More Parking Changes: Traffic Committee Recommendations
Preston Street: At the recommendation of the Traffic Commission, the board agreed to prohibit parking on both sides of Preston Street (between Myrtle Boulevard and Edgewood Avenue) from 6 am to 10 am, Monday through Friday except holidays. The Commission noted all-day commuter parking on the street has created an inconvenience for the residents and an undesirable all-day street parking presence.
Chester Place/Moran Place
The board set a public hearing for February 10 on the Commission’s recommendations for parking restrictions on Chester Place and Moran Place. The Commission is concerned that cars (many of them belonging to employees of the nearby automobile dealerships) parked on both sides of these relatively narrow streets are preventing the effective flow of two-way traffic. In addition, emergency vehicle access may be impacted by the parked cars.

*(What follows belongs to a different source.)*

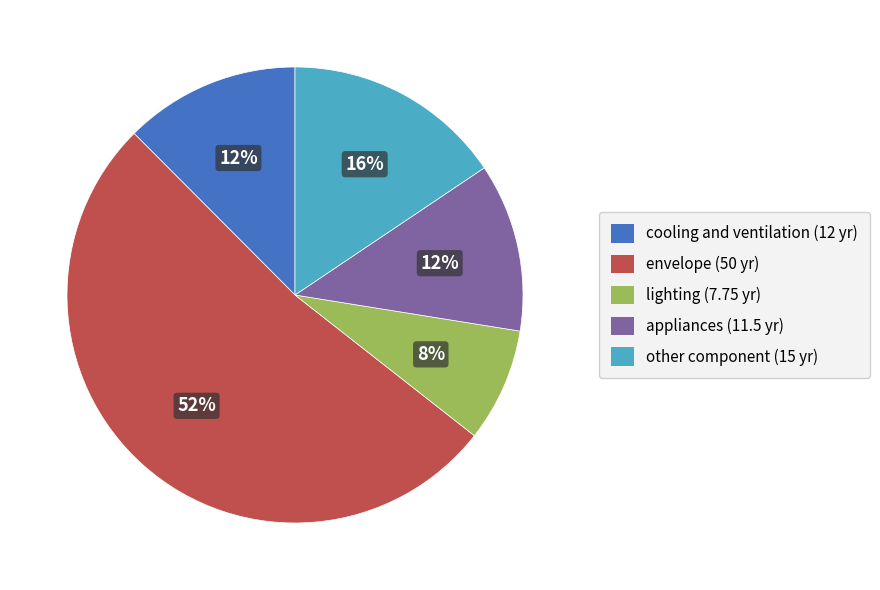

To the nearest percent, what is the average slice percentage?

20%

The Commission recommended parking be prohibited on the west side of Chester Place between Dillon Road and Moran Place at all times. On Moran Place, parking would be prohibited on the north side of the street for a distance of 300 feet from the corner of Chester Place.
Chabad Teens Appreciate Town Government & Services
The Mamaroneck Town Board, Police Department and Fire Department received hand-made certificates of appreciation from Chabad of Larchmont/Mamaroneck, represented by Rabbi Mendel Silberstein along with Joey Kaplan, Josh and Sam Saideman, and Jon Pomeranz, from the Chabad youth group, Teens for the Community.
Rabbi Silberstein cited the Mishnah (a written compilation of the oral traditions of Jewish law) in defining the function of government: “If not for the government, people would swallow each other up.”